3. Once you have the tags how do you determine which ones are allowed? Compare them to you list collection? But what happens if the content is coming in and has like 100 tags and you have 50 allowed. You got to compare each of those 100 tag by 50 allowed tags. Thats quite a bit to go through and could be slow.

4. Once you found a invalid tag how do you remove it? I don't really want to reject a whole set of text if one tag was found to be invalid. I rather remove and insert the rest.

5. Should I be using html agility pack?

Answer 1

Yes, I already see you're missing onmousedown, onmouseup, onchange, onsubmit, etc. This is part of why should use whitelisting for both tags and attributes. Even if you had a perfect blacklist now (very unlikely), tags and attributes are added fairly often.
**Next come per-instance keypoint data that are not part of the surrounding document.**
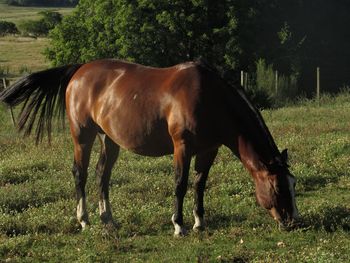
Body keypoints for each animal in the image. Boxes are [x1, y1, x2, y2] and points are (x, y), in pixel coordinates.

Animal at [0, 59, 300, 237]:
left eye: (293, 184)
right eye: (276, 187)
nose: (293, 221)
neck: (209, 98)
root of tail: (79, 71)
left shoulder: (208, 150)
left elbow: (199, 185)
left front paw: (199, 222)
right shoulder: (183, 147)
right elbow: (180, 183)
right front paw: (179, 225)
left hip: (109, 139)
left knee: (101, 175)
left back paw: (108, 219)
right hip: (83, 136)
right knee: (80, 174)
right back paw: (84, 220)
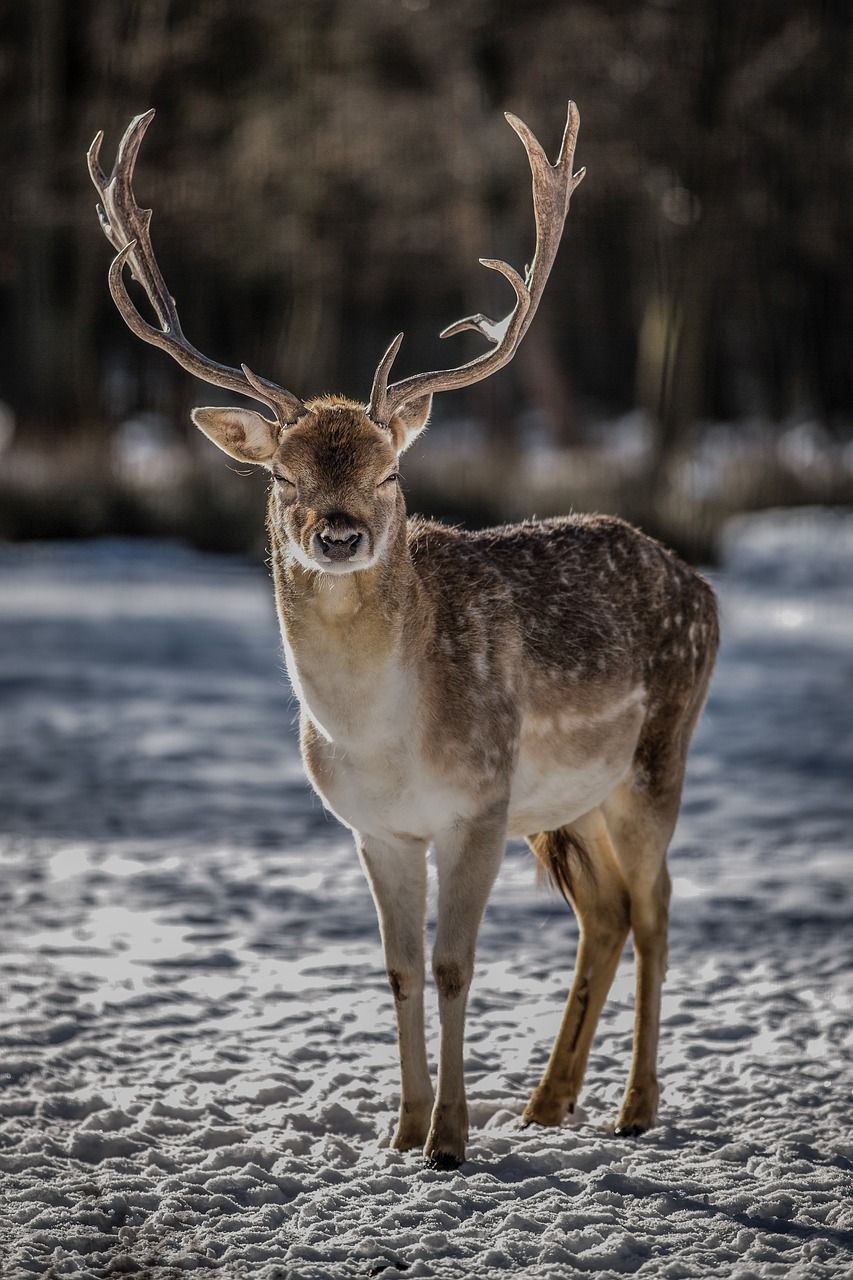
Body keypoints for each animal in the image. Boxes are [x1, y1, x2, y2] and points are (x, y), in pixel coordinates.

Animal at [89, 102, 717, 1172]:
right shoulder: (374, 828)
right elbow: (397, 968)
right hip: (567, 802)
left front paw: (451, 1141)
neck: (382, 739)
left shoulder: (476, 804)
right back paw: (546, 1104)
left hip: (652, 760)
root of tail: (702, 585)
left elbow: (455, 964)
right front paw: (402, 1129)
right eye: (283, 476)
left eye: (388, 471)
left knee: (658, 909)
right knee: (605, 913)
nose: (339, 531)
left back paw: (634, 1109)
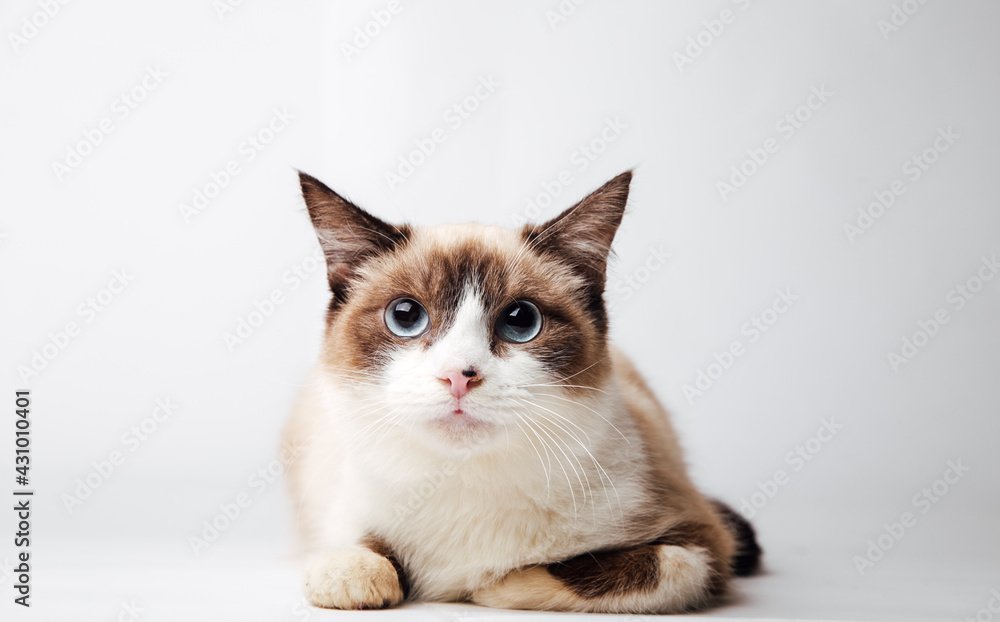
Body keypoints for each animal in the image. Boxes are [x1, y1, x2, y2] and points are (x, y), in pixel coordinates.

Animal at [282, 169, 756, 616]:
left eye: (520, 321)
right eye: (406, 316)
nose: (459, 376)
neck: (467, 480)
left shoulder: (702, 543)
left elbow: (612, 570)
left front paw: (489, 584)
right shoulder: (343, 501)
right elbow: (361, 554)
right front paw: (355, 572)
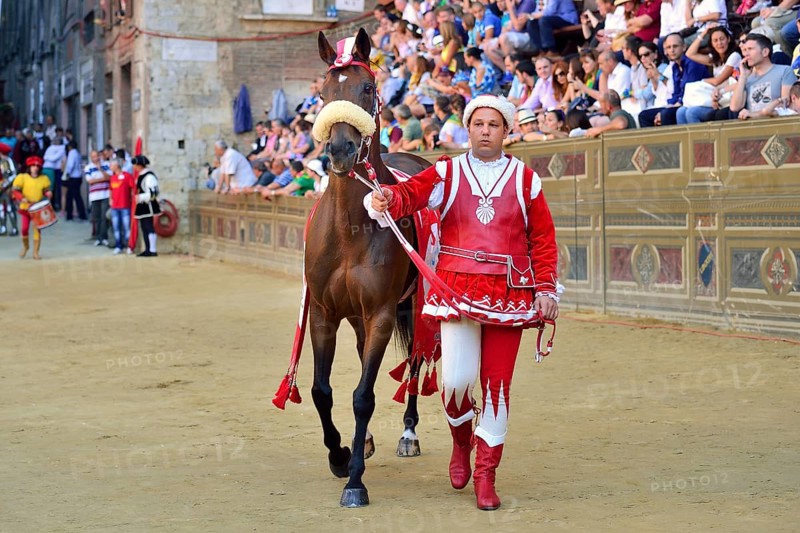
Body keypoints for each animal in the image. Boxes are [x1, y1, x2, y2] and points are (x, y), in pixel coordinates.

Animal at [304, 28, 435, 507]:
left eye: (366, 88)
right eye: (322, 93)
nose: (341, 149)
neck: (349, 229)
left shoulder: (381, 313)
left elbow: (363, 396)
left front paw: (355, 480)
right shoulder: (324, 312)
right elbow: (321, 390)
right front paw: (340, 455)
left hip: (414, 305)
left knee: (415, 362)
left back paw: (408, 434)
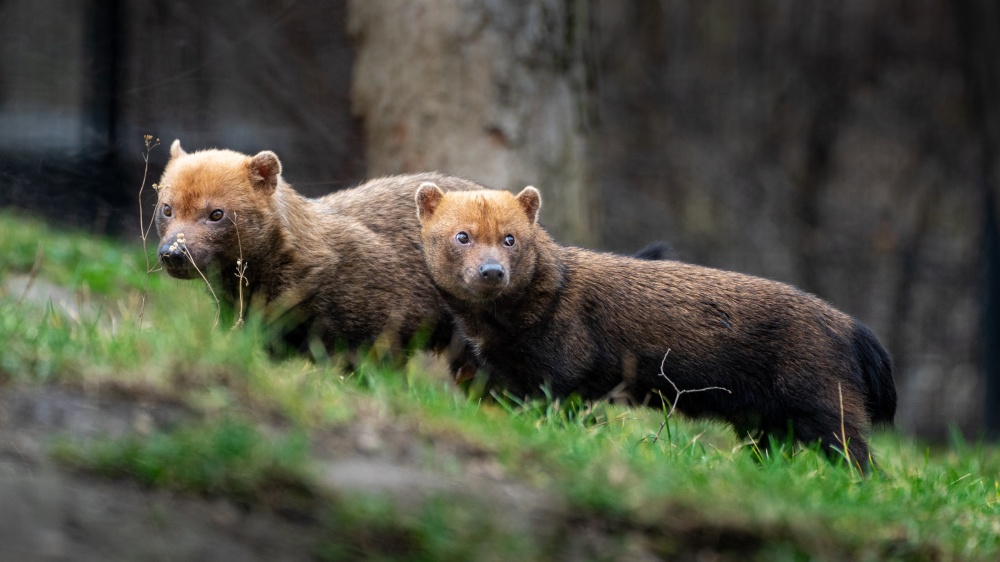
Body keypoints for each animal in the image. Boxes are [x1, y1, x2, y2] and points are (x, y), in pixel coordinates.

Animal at [414, 183, 900, 464]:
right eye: (462, 235)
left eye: (510, 238)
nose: (492, 271)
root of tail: (853, 326)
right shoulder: (503, 380)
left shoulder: (563, 376)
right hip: (765, 421)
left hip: (825, 406)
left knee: (861, 461)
See Why use a whitelist for HTML sanitizing?.

Answer 2

That code is dangerous -- you should be whitelisting elements, not blacklisting them.

In other words, make a small list of tags and attributes you want to allow, and don't let any others through.

EDIT: I'm not familiar with HTML agility pack, but I see no reason why it wouldn't work for this. Since I don't know the framework, I'll give you pseudo-code for what you need to do.

doc.LoadHtml(html);

var validTags = new List<string>(new string[] {"b", "i", "u", "strong", "em"});

var nodes = doc.DocumentNode.SelectAllNodes();
foreach(HtmlNode node in nodes)
    if(!validTags.Contains(node.Tag.ToLower()))
        node.Parent.ReplaceNode(node, node.InnerHtml);

Basically, for each tag, if it's not contained in the whitelist, replace the tag with just its inner HTML. Again, I don't know your framework, so I can't really give you specifics, sorry. Hopefully this gets you started in the right direction.